Abstract

Objective To study the effects of undetectable inhibin B concentrations on the outcomes of testicular sperm extraction (TESE) and of intracytoplasmic sperm injection (ICSI). Design Retrospective study. Setting Obstetrics, gynecology, and reproductive biology departments. Patient(s) We carried out TESE on 75 men with nonobstructive azoospermia: 42 men had an inhibin B concentration of <15 pg/mL (group 1), and 33 had an inhibin B concentration of ≥15 pg/mL (group 2). Twenty-five ICSI cycles were carried out using sperm from men in group 1 (group A1), and 35 ISCI cycles were carried out using sperm from men in group 2 (group A2). The outcomes of ICSI in groups A1 and A2 were compared with those of 81 ICSI cycles performed for obstructive azoospermia (group B).
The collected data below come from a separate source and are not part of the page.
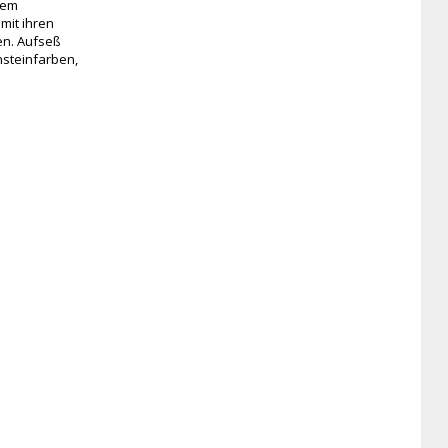
nem
mit ihren
en. Aufseß
nsteinfarben,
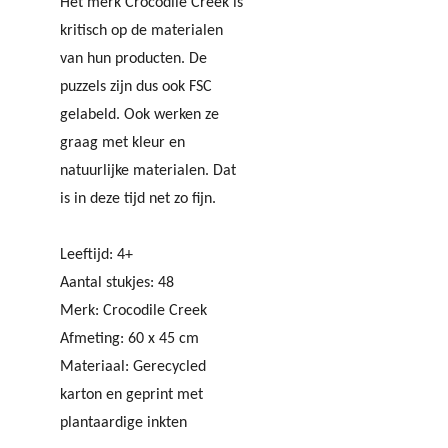
Het merk Crocodile Creek is
kritisch op de materialen
van hun producten. De
puzzels zijn dus ook FSC
gelabeld. Ook werken ze
graag met kleur en
natuurlijke materialen. Dat
is in deze tijd net zo fijn.
Leeftijd: 4+
Aantal stukjes: 48
Merk: Crocodile Creek
Afmeting: 60 x 45 cm
Materiaal:
Gerecycled
karton en geprint met
plantaardige inkten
Intervention(s) Testicular sperm extraction, testicular spermatozoa cryopreservation, and ICSI. Main outcome measure(s) Testicular sperm extraction outcome, pregnancy, and delivery. Result(s) Sperm were significantly less likely to be successfully recovered from men in group 1 than from those in group 2 (21% vs. 48%). The inhibin B concentration was significantly lower in men in whom TESE failed, but the FSH concentration did not differ. The implantation rate per embryo transferred was twofold lower in group A1 (7.4%) than in group B (16%), but this difference is not statistically significant. Conclusion(s) Patients with undetectable inhibin B concentration should be informed of the low chances of positive testicular biopsy, and more embryos should be transferred to improve the success rate.